> [YOUR ASSIGNMENT]: Retype the records below exactly as given, but only from the first line through the line with "- black mesh bag [0,457,255,886]", and without the pictures.

> [DATA SUPPLIED]:
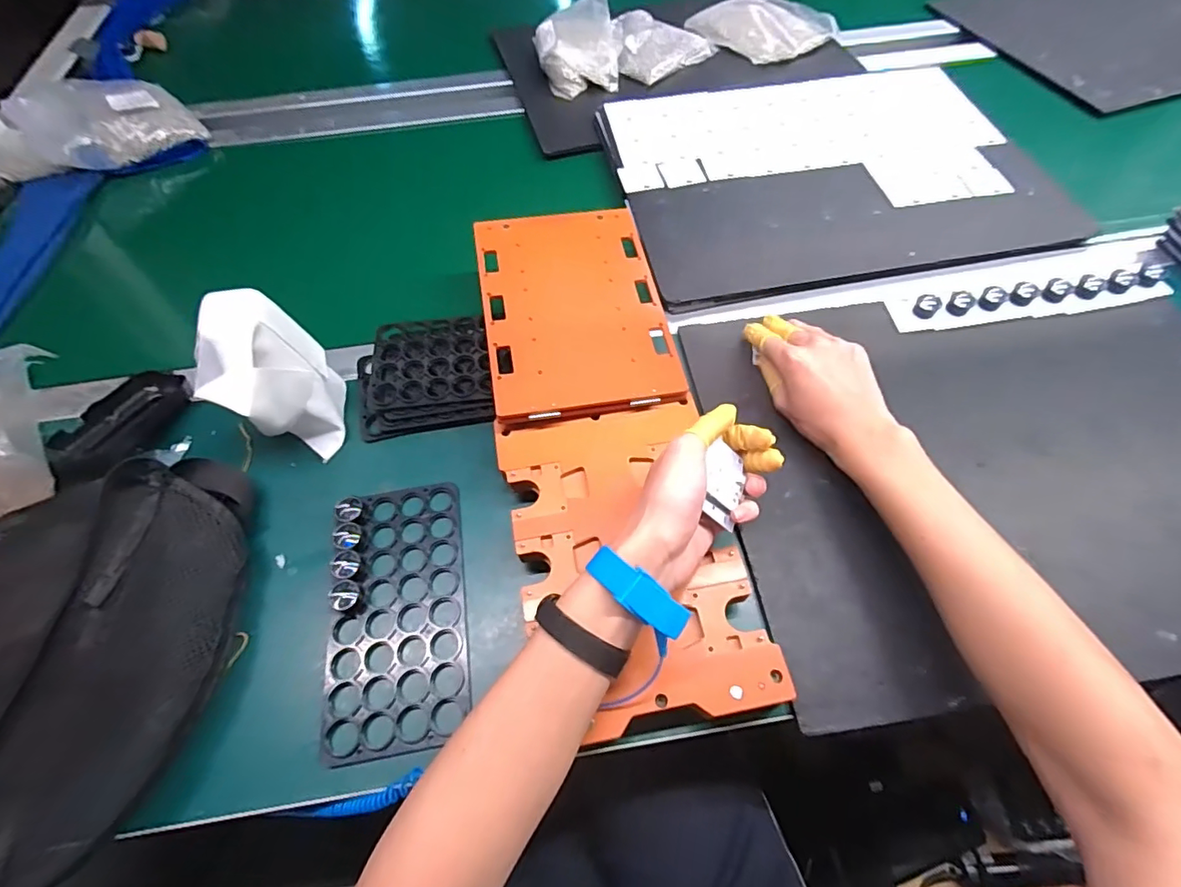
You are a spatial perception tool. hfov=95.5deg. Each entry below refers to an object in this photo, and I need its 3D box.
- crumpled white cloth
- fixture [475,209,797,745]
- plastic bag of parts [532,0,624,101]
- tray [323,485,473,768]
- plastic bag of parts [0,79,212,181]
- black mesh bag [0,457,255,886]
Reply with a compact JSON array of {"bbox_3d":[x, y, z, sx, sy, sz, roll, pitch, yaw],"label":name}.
[{"bbox_3d":[-0.266,-0.051,0.446,0.080,0.125,0.092,-6,60,-2],"label":"crumpled white cloth"},{"bbox_3d":[0.005,-0.020,0.454,0.162,0.061,0.460,-12,60,-5],"label":"fixture"},{"bbox_3d":[-0.020,-0.576,0.777,0.125,0.054,0.163,-2,60,0],"label":"plastic bag of parts"},{"bbox_3d":[-0.146,0.123,0.406,0.101,0.011,0.195,-9,60,-4],"label":"tray"},{"bbox_3d":[-0.681,-0.427,0.729,0.236,0.067,0.203,-37,66,-19],"label":"plastic bag of parts"},{"bbox_3d":[-0.374,0.149,0.373,0.232,0.056,0.307,2,60,3],"label":"black mesh bag"}]

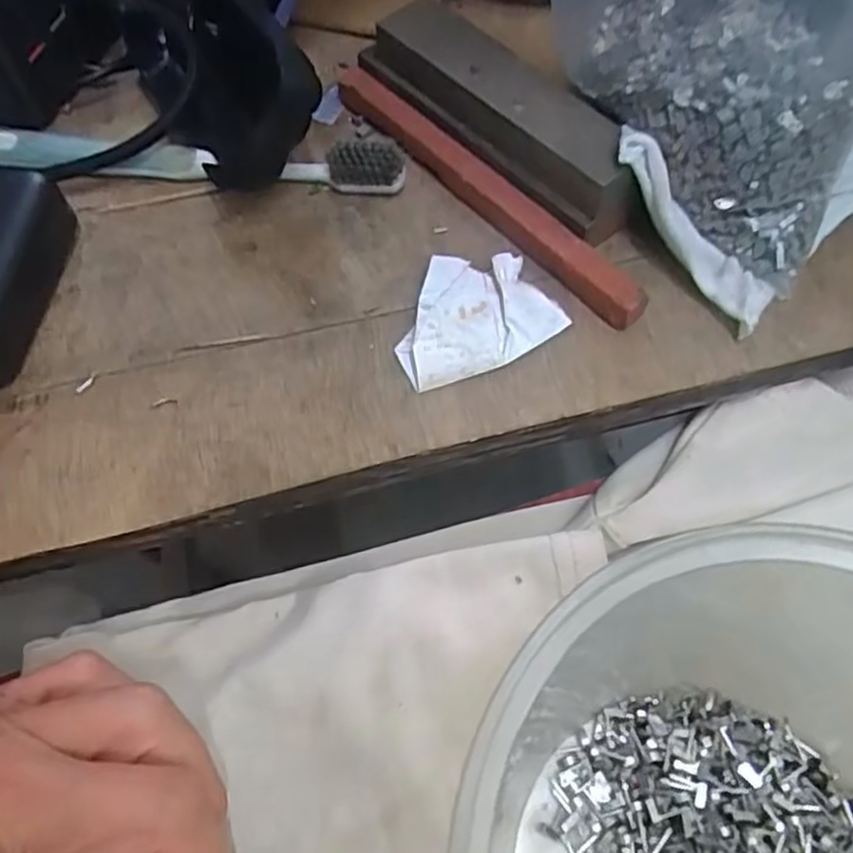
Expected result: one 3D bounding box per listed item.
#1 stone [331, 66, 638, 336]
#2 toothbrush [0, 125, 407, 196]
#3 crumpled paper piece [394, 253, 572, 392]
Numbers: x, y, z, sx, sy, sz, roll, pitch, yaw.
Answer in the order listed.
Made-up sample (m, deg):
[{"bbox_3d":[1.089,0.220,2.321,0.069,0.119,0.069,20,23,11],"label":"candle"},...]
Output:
[{"bbox_3d":[0.015,-0.087,0.253,0.014,0.014,0.151,-36,67,-17],"label":"stone"},{"bbox_3d":[-0.100,-0.096,0.262,0.184,0.016,0.016,6,62,4],"label":"toothbrush"},{"bbox_3d":[0.015,-0.037,0.232,0.053,0.010,0.039,-20,64,-10],"label":"crumpled paper piece"}]

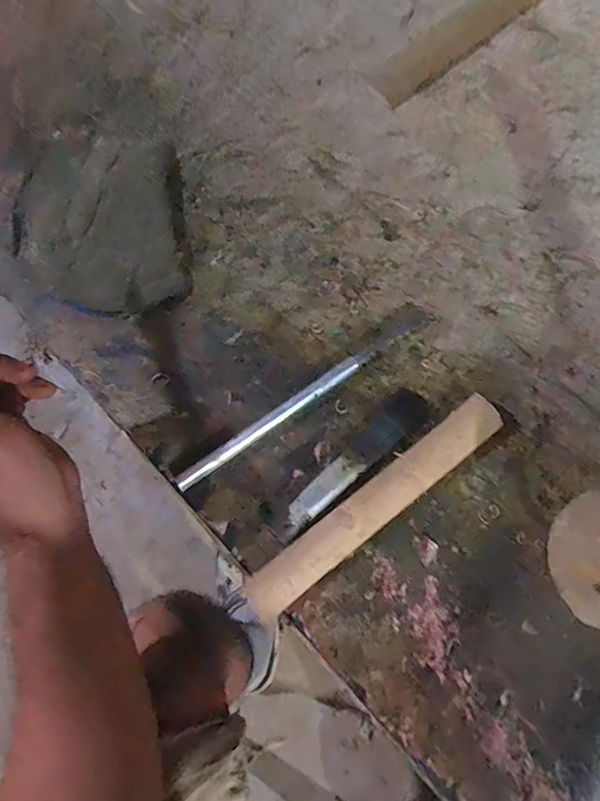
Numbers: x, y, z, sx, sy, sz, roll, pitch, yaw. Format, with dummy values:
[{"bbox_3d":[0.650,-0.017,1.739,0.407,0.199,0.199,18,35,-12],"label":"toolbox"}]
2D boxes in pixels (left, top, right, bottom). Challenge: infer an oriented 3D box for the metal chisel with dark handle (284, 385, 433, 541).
[{"bbox_3d":[0.041,0.044,0.384,0.148,0.014,0.030,-40,79,-12],"label":"metal chisel with dark handle"}]

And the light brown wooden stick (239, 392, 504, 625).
[{"bbox_3d":[0.059,0.076,0.375,0.231,0.018,0.033,-37,78,-11],"label":"light brown wooden stick"}]

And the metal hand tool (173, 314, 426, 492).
[{"bbox_3d":[0.005,-0.004,0.398,0.239,0.008,0.011,-35,78,-11],"label":"metal hand tool"}]

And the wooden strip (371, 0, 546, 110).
[{"bbox_3d":[0.209,-0.417,0.534,0.351,0.007,0.053,-40,79,-12],"label":"wooden strip"}]

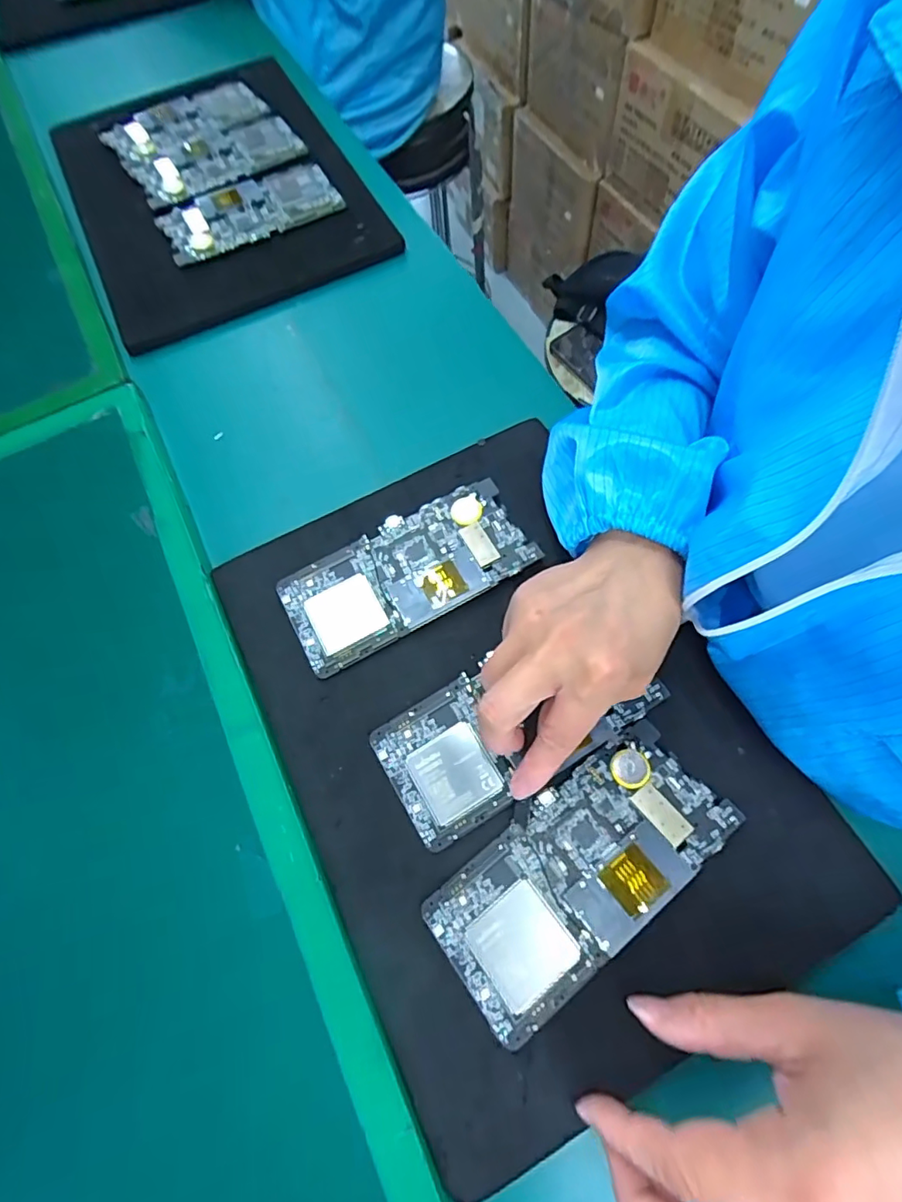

> [REPLY TO THE TASK]:
You are a spatial perception tool. hfov=95.5deg. Each entry below refers to an object in this photo, and I need its 3D box.
- crumpled white cloth
- fixture [475,209,797,745]
- plastic bag of parts [532,0,624,101]
- tray [323,485,473,768]
- plastic bag of parts [0,79,212,181]
- black mesh bag [0,457,255,886]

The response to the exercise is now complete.